*Task statement:*
Your answer must be a single number: how many lines in the records below contain the word "dragTo".

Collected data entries
________________

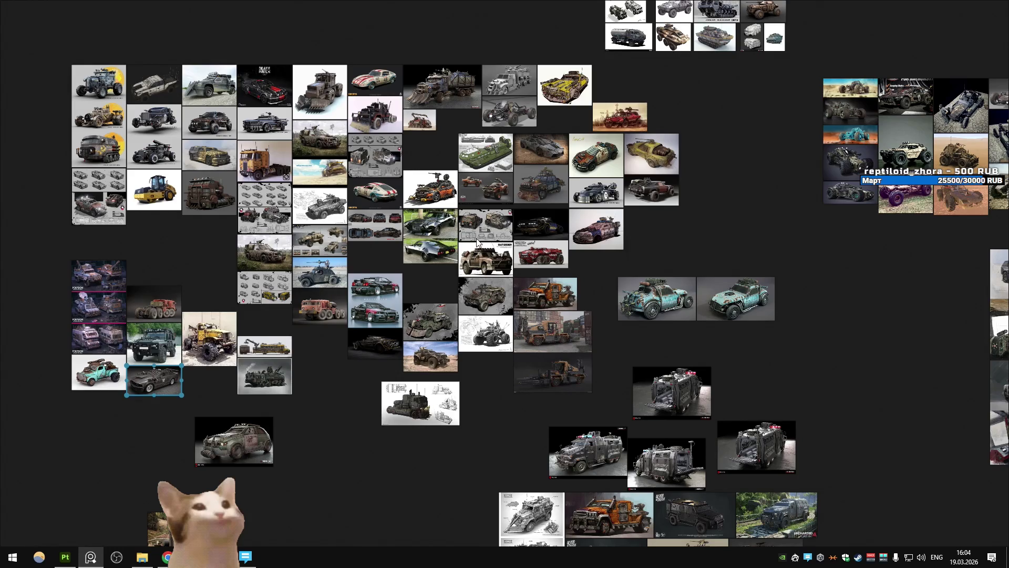
pyautogui.scroll(3)
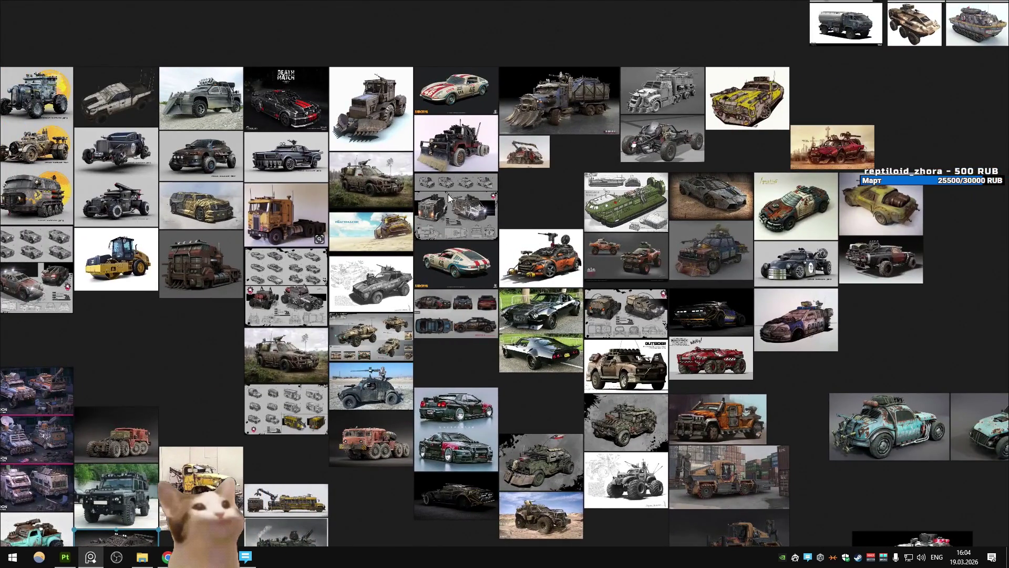
pyautogui.doubleClick(452, 296)
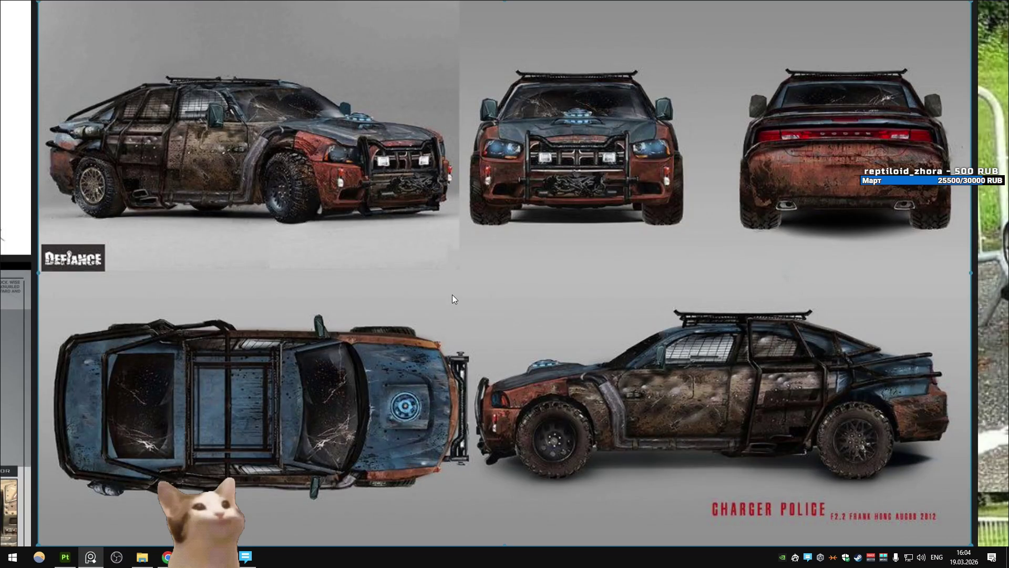
pyautogui.doubleClick(452, 299)
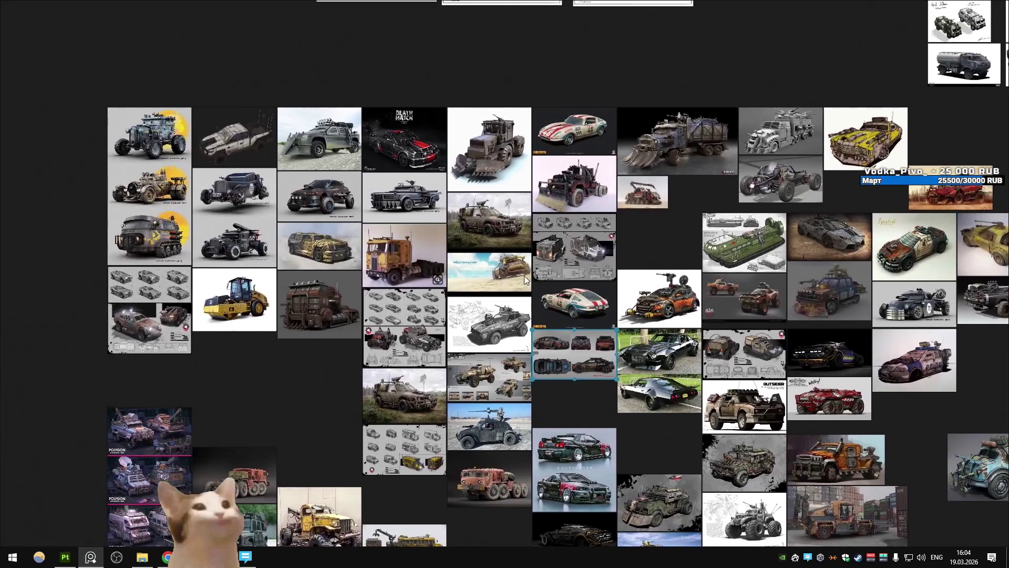
pyautogui.moveTo(541, 264); pyautogui.dragTo(412, 250)
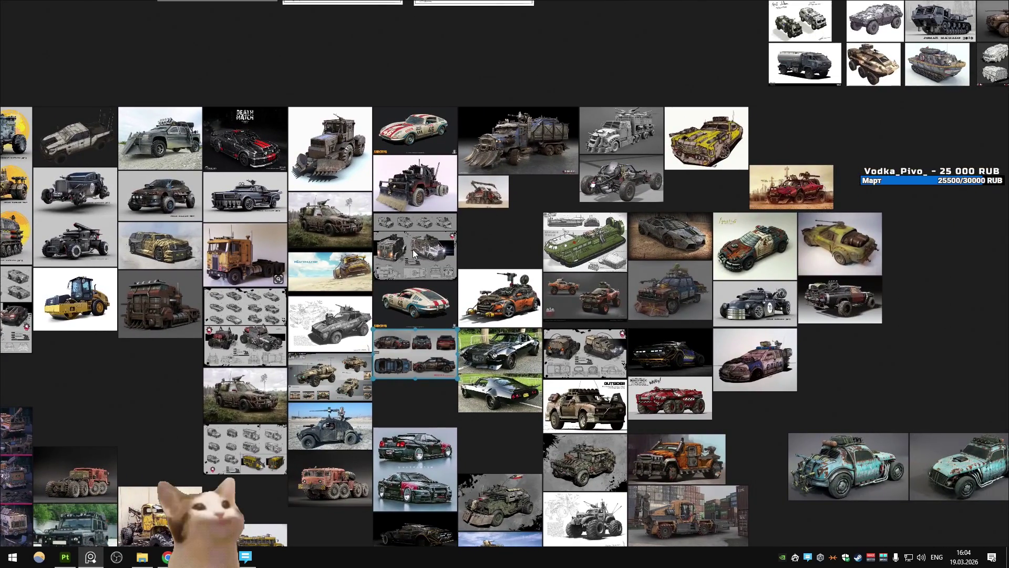
pyautogui.press('alt+Tab')
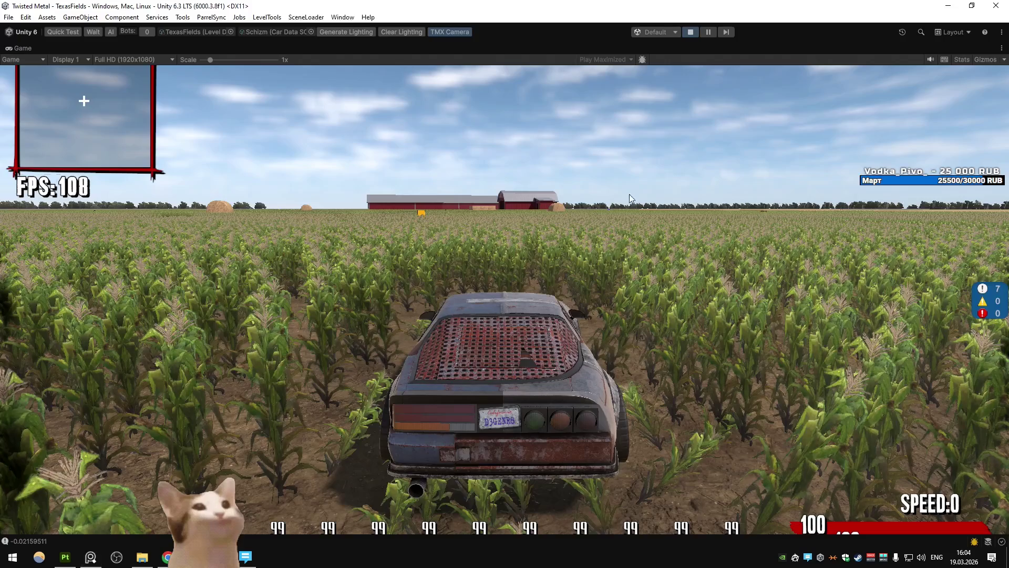
# In Blender, show the Modeling workspace with the Main scene and orbit around the car
pyautogui.press('alt+Tab')
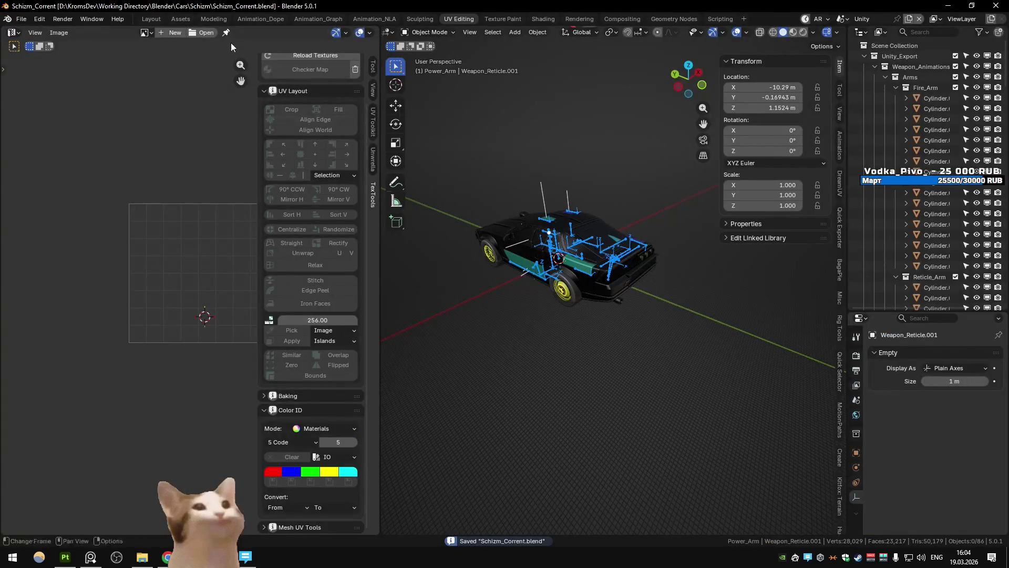
pyautogui.click(214, 19)
pyautogui.press('ctrl+Page_Down')
pyautogui.press('ctrl+Page_Down')
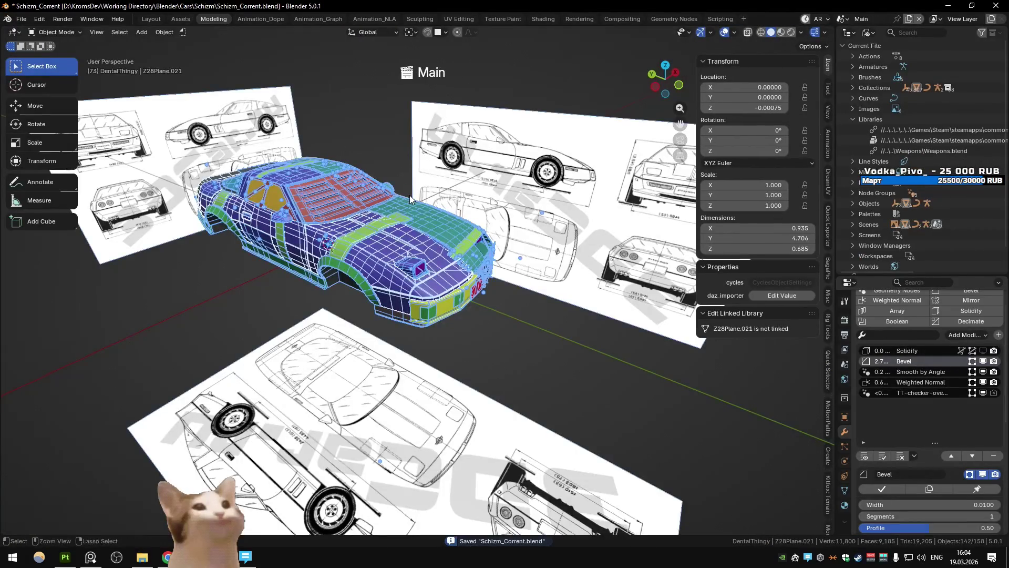
pyautogui.moveTo(409, 194); pyautogui.dragTo(396, 431)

________________

*Finished task:*
2